[Start of Attachment]

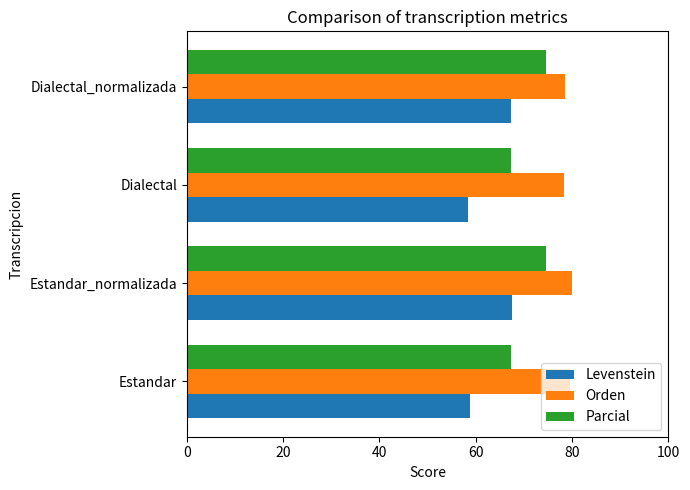

Which series has the widest spread of values?

Levenstein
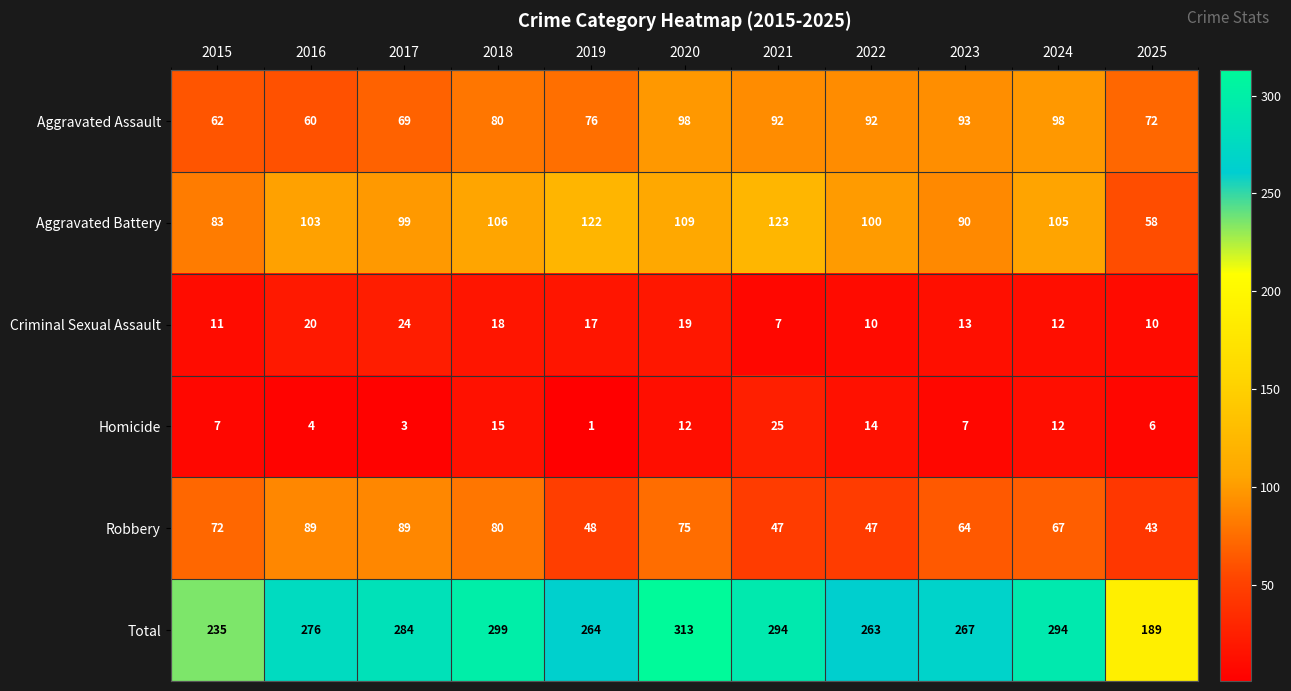

List the series in order of their peak value, lowest first.

Criminal Sexual Assault, Homicide, Robbery, Aggravated Assault, Aggravated Battery, Total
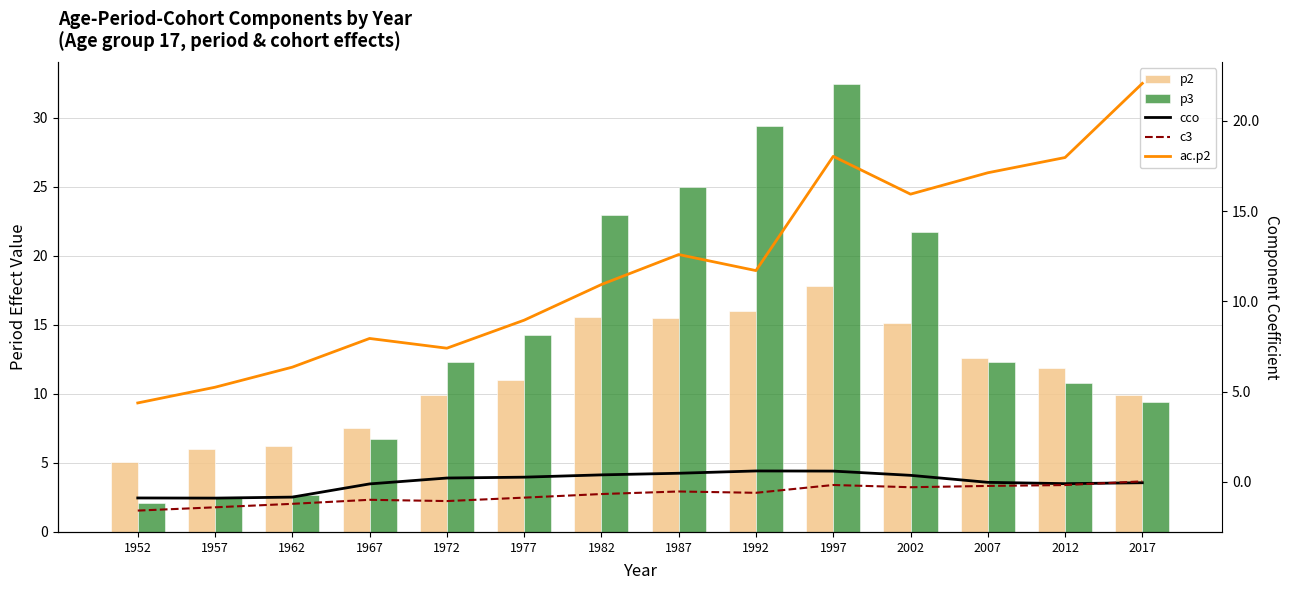

How many values in the cco series are below 0?

7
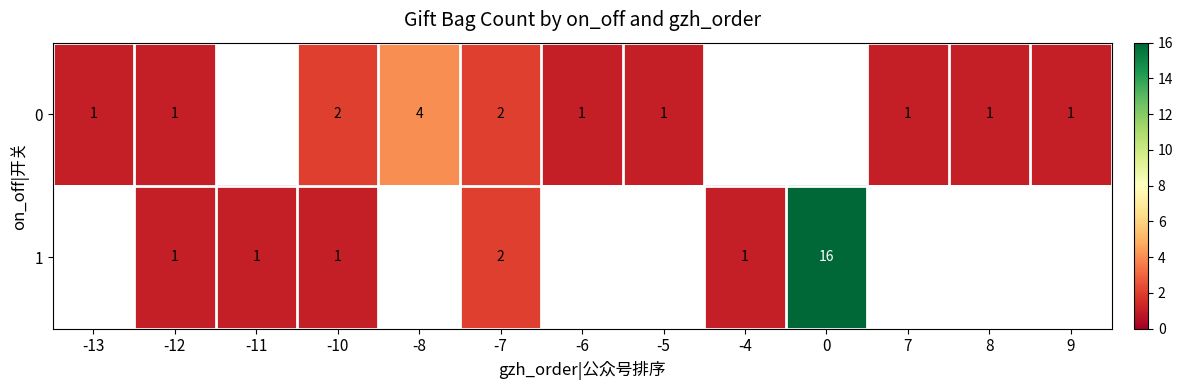

Is it true that 0 equals 0.2 at -5?

False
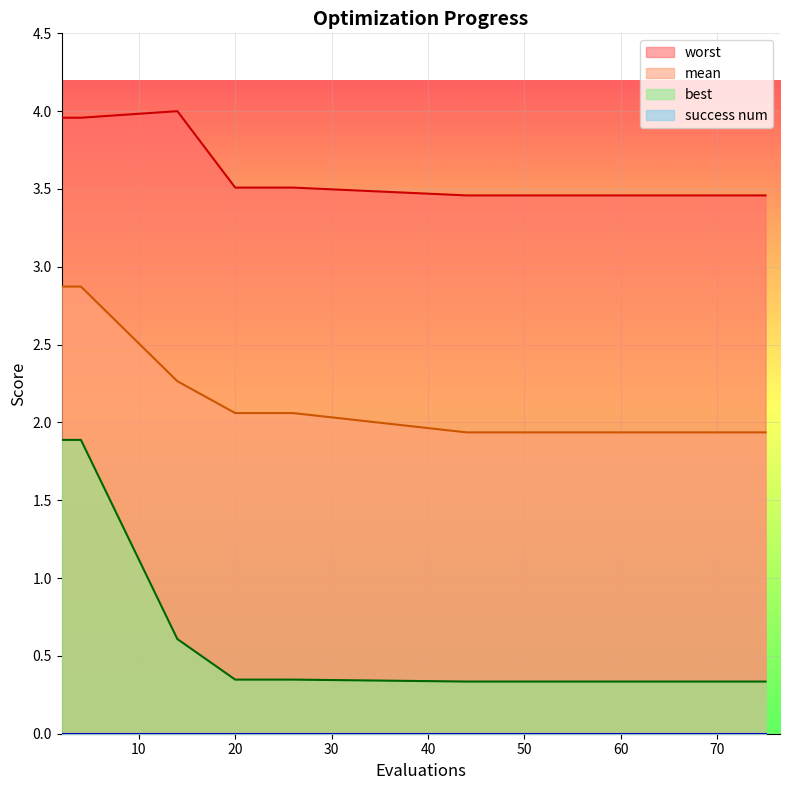

True or false: mean and worst cross at least once.

False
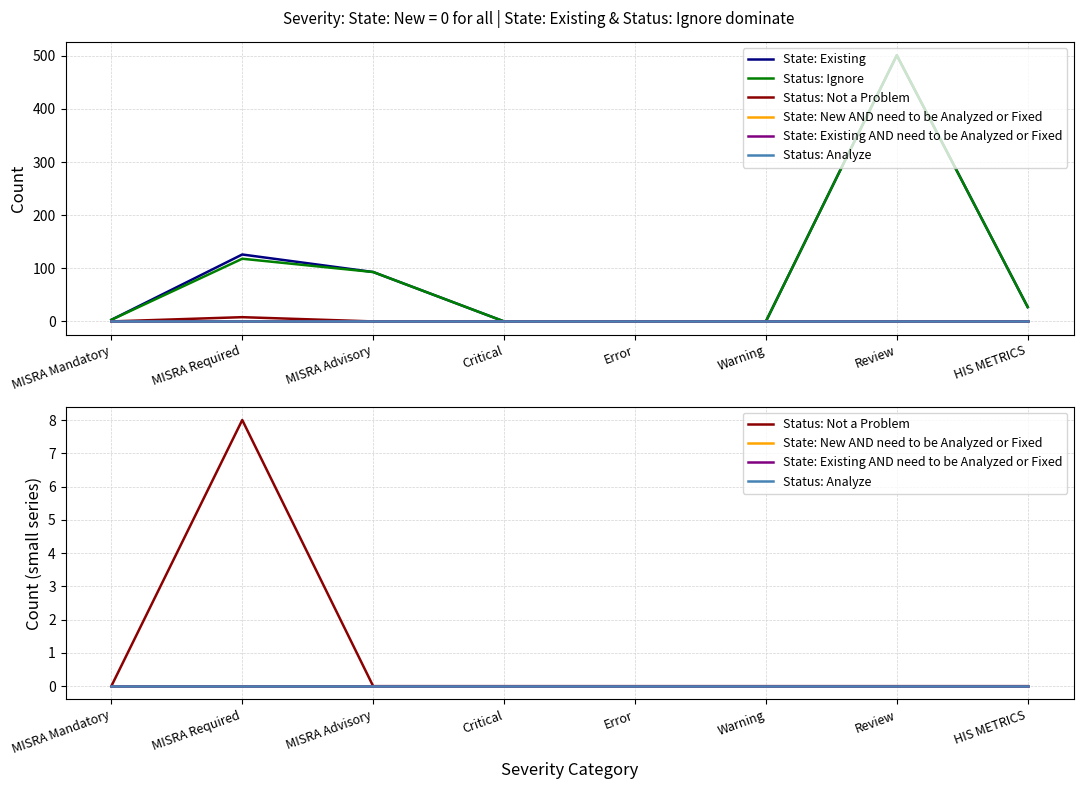

What is the label of the 4th point from the left?

Critical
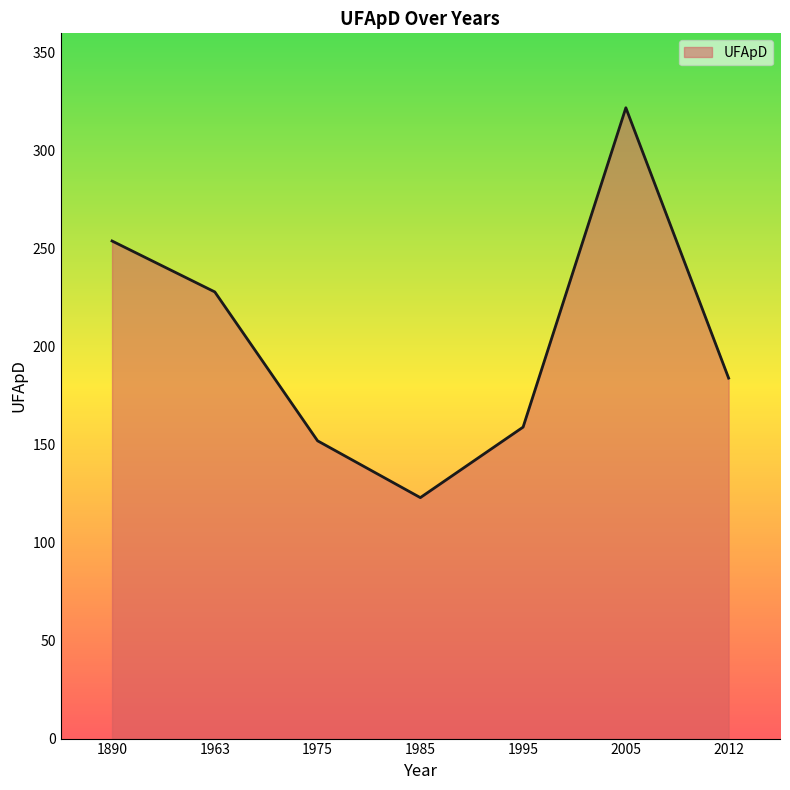

What value does the data have at 1963, to the nearest 50?

250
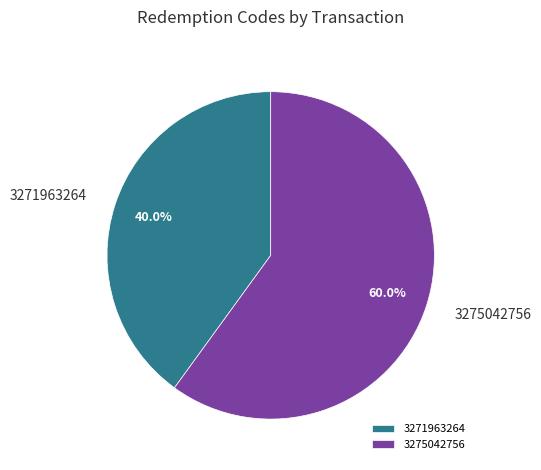

What is the ratio of the value at 3271963264 to the value at 3275042756?

0.7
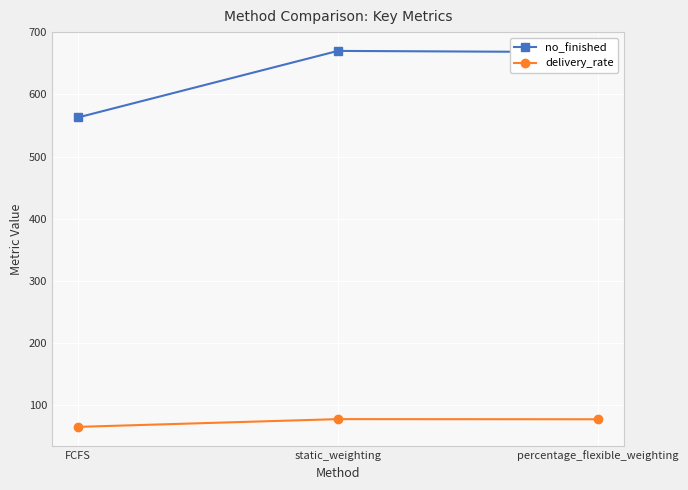

What is the label of the 1st point from the right?

percentage_flexible_weighting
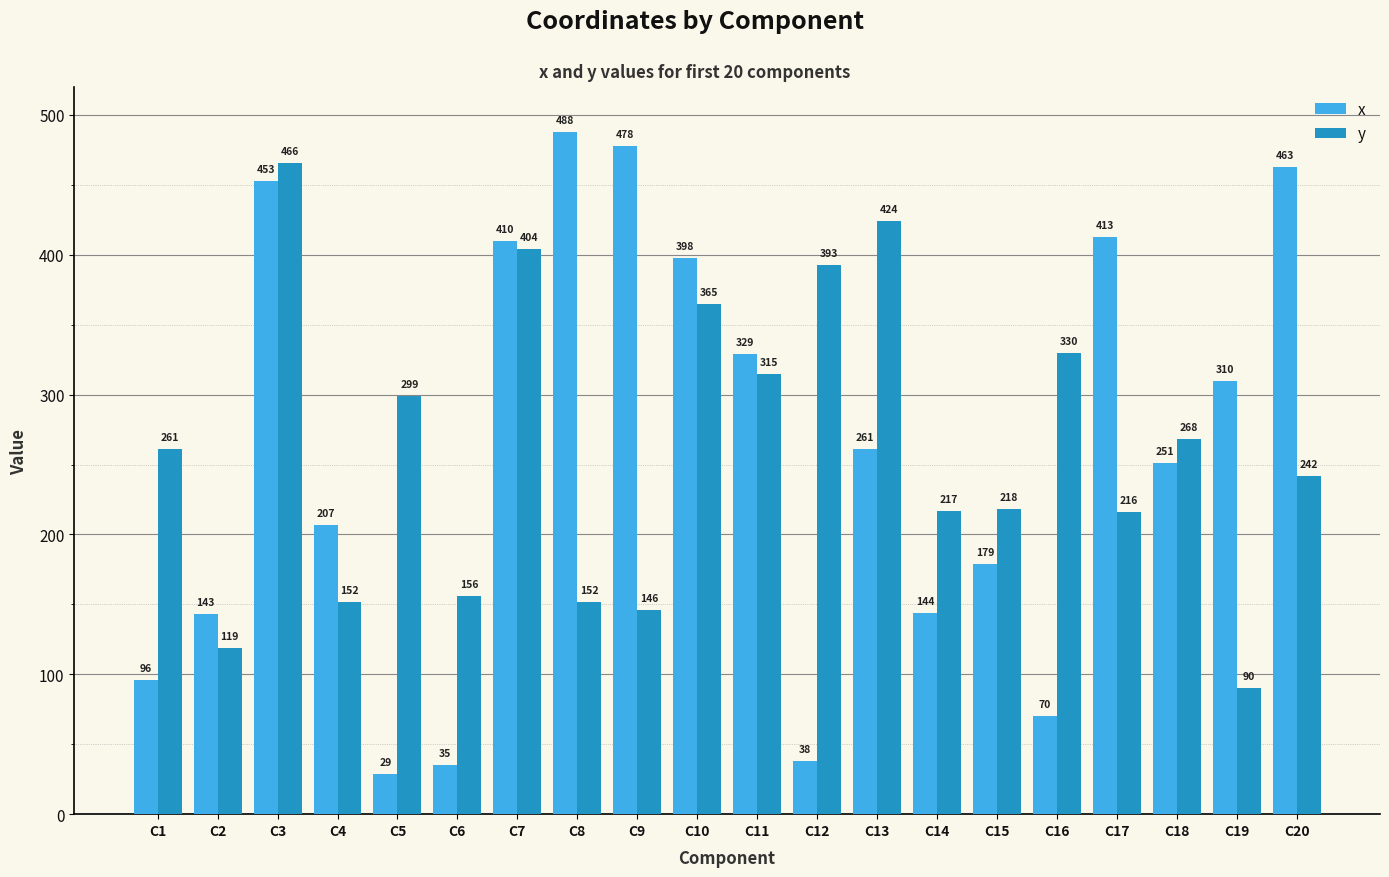

At how many categories does at least one series exceed 297?

13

[End of Attachment]

- [TASK GOAL] Copy the entries above word for word, omitting the pictures.

- [EXERCISE ANSWER]
Which series has the widest spread of values?

Levenstein

List the series in order of their peak value, lowest first.

Criminal Sexual Assault, Homicide, Robbery, Aggravated Assault, Aggravated Battery, Total

How many values in the cco series are below 0?

7

Is it true that 0 equals 0.2 at -5?

False

True or false: mean and worst cross at least once.

False

What is the label of the 4th point from the left?

Critical

What value does the data have at 1963, to the nearest 50?

250

What is the ratio of the value at 3271963264 to the value at 3275042756?

0.7

What is the label of the 1st point from the right?

percentage_flexible_weighting

At how many categories does at least one series exceed 297?

13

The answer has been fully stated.